If that transliterator is enabled, then it could be installed by default and thus we would not even need to create separate translations for Nogai between these two scripts, and the wiki could remain unified with the same content, equally accessible from Russia and Turkey (or Romania).

Note also that MediaWiki supports special syntax (using -{code1=text1|code2=text2}-) to mark specific transliteration rules in articles (it is used for example in Chinese to make exceptions to the converter between simplified and traditional Chinese).

Verdy p (talk)13:53, 25 April 2022

And the fallback language Kazakh?

TayfunEt. (talk)04:58, 26 April 2022

Transliterating the content between Latin and Cyrillic would come first in my opinion, before trying a fallback to Kazakh in the appropriate script (Latin or Cyrillic, whichever has content).

Note that Kazakh Wikipedia also uses a transliterator, only from Cyrillic to Latin or to Arabic: all its article names (including proper names, except for brands like "Twitter" or "Los Angeles Times"), and category names are using only Cyrillic; some compatibility namespace names may have Latin alias in English (but they are translated to Cyrillic), and some template names borrowed from English Wikipedia or Commons without necessarily renaming them). So Kazah doesnot need an extension or separate contents, including in translations made on this wiki... except that Wikimedia transliterators are not installed on Translatewiki.net (which is not jsut translating for Wikimedia's Mediawiki-based wikis).

Page images and their extracted text:
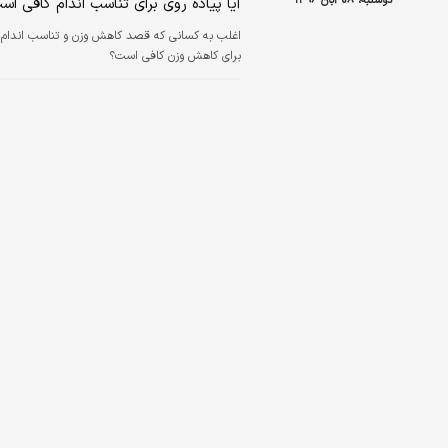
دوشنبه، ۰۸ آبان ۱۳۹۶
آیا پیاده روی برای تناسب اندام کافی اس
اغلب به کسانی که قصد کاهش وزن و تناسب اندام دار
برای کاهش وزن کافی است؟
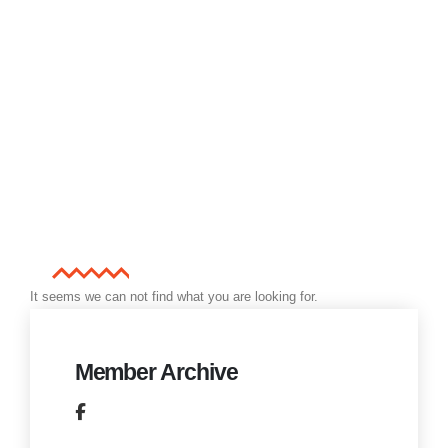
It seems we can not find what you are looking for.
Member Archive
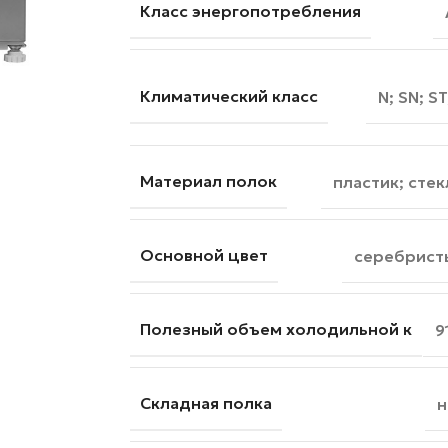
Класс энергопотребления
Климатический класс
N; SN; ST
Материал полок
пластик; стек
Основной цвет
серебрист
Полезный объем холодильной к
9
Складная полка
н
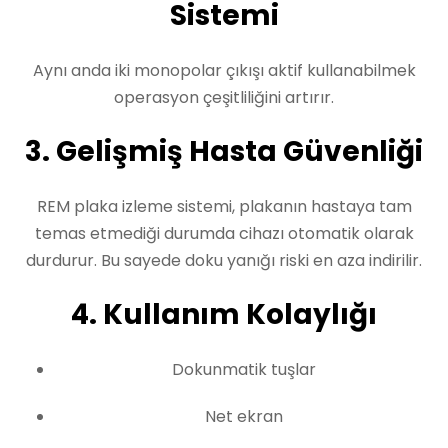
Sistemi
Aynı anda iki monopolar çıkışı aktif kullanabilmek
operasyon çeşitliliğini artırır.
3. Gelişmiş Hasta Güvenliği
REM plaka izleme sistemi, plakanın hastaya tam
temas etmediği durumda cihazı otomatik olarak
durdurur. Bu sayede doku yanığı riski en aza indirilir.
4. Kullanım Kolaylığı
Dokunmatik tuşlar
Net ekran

[EXERCISE TASKS]
**1)** Copy the part of the discussion of Nogai transliteration that opens with the words containing "If that transliterator" and closes with "and traditional Chinese).".
**2)** Continue the discussion of Nogai transliteration from the point where it stops.
The records have no connection to the discussion of Nogai transliteration.

[ANSWERS PROVIDED]
**1)**
If that transliterator is enabled, then it could be installed by default and thus we would not even need to create separate translations for Nogai between these two scripts, and the wiki could remain unified with the same content, equally accessible from Russia and Turkey (or Romania).

Note also that MediaWiki supports special syntax (using -{code1=text1|code2=text2}-) to mark specific transliteration rules in articles (it is used for example in Chinese to make exceptions to the converter between simplified and traditional Chinese).

**2)**
This means that Kazakh Wikipedia only uses and maintains the "kk-Cyrl" translation made here on translatewiki.net, "kk-Latn" and "kk-Arab" are used for the UI only (which does not use the content transliterator, but allows the users to choose their user language for the UI, independantly of page contents (which uses the script variant selector for the transliteration of page contents, and not the current user language for the rest of the UI).

Verdy p (talk)06:45, 26 April 2022

You are wrong with some of the lettes:

j = ж

ı (undotted)= ы

y = й

ş = ш

Ь (the soft sign) is not found on Nogai latin alphabet. Please don't confuse with the latin alphabet from 1928, the Latin alphabet wich is used today is different. The Latin alphabet is same with Crimean Tatar Latin alphabet, the different is the letter Ä ä wich is in Nogai Cyrillic Аь аь. Thank you for your helping!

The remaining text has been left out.